WHAT IS REQUIRED - Please copy out the lines in the entries that contain "Protocol".

[Stored data entries]
-- Opening Marker --

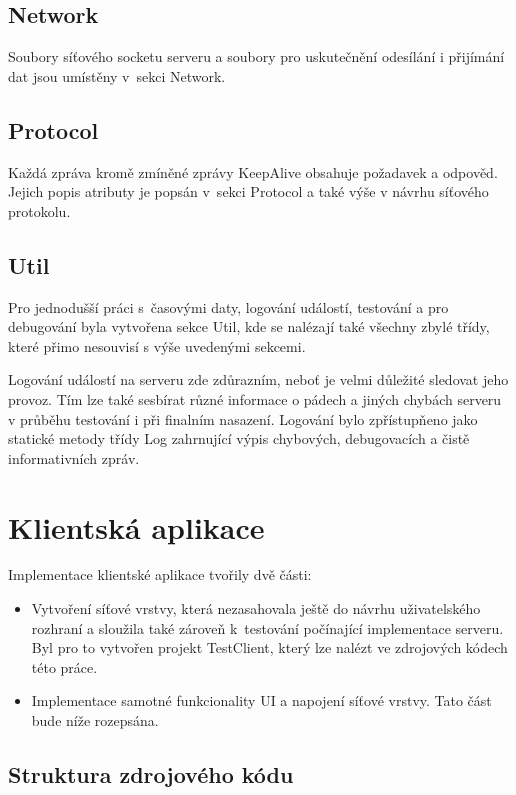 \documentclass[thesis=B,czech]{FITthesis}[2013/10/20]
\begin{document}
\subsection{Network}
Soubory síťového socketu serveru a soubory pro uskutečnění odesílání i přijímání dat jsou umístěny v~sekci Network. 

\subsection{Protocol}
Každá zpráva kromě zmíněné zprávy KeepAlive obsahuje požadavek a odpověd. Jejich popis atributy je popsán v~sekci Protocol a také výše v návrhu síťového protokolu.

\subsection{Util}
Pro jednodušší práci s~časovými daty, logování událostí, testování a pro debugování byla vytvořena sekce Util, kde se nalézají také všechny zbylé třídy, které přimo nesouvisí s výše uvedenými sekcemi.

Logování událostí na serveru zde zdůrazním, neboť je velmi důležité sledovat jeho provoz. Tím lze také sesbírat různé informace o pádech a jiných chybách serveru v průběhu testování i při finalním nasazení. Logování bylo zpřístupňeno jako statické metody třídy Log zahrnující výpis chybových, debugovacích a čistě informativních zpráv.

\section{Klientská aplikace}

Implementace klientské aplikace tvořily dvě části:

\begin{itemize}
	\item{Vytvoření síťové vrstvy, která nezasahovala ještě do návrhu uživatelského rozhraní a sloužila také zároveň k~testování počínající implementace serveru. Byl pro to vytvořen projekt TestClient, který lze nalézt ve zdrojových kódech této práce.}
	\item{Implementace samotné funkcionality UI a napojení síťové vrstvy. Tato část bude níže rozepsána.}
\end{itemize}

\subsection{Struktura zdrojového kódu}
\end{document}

-- Closing Marker --
-- Opening Marker --

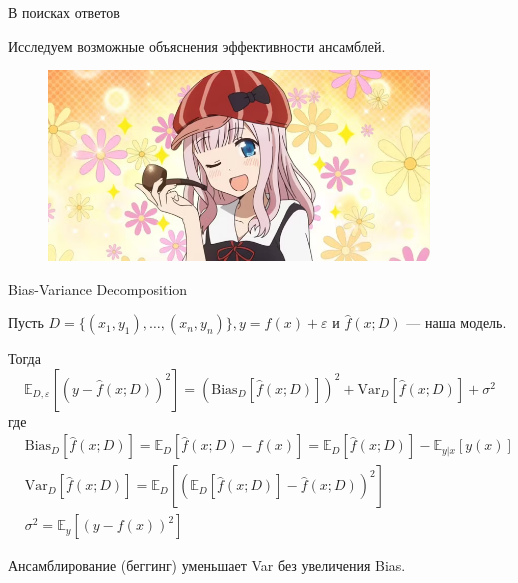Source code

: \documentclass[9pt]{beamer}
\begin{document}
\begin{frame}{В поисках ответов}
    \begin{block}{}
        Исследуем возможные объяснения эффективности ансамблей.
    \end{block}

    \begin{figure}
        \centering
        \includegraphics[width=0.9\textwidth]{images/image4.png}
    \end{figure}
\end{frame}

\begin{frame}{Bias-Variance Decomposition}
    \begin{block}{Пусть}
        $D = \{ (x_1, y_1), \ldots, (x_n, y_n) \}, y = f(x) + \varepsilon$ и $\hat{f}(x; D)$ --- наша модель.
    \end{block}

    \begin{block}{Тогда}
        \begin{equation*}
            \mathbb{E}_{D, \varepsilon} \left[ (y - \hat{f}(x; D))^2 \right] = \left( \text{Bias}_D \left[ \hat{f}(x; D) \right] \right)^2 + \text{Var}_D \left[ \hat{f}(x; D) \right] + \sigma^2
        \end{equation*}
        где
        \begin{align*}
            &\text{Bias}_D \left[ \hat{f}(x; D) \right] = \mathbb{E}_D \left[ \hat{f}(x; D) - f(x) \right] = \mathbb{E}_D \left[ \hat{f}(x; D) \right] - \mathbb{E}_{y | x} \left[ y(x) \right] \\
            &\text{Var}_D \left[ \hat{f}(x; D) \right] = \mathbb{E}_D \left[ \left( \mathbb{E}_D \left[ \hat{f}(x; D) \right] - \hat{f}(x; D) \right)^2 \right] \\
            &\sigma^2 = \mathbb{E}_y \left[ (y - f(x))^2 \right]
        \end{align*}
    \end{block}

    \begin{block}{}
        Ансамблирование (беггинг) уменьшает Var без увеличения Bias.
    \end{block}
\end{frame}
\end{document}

-- Closing Marker --

ANSWER BOX -
\subsection{Protocol}
Každá zpráva kromě zmíněné zprávy KeepAlive obsahuje požadavek a odpověd. Jejich popis atributy je popsán v~sekci Protocol a také výše v návrhu síťového protokolu.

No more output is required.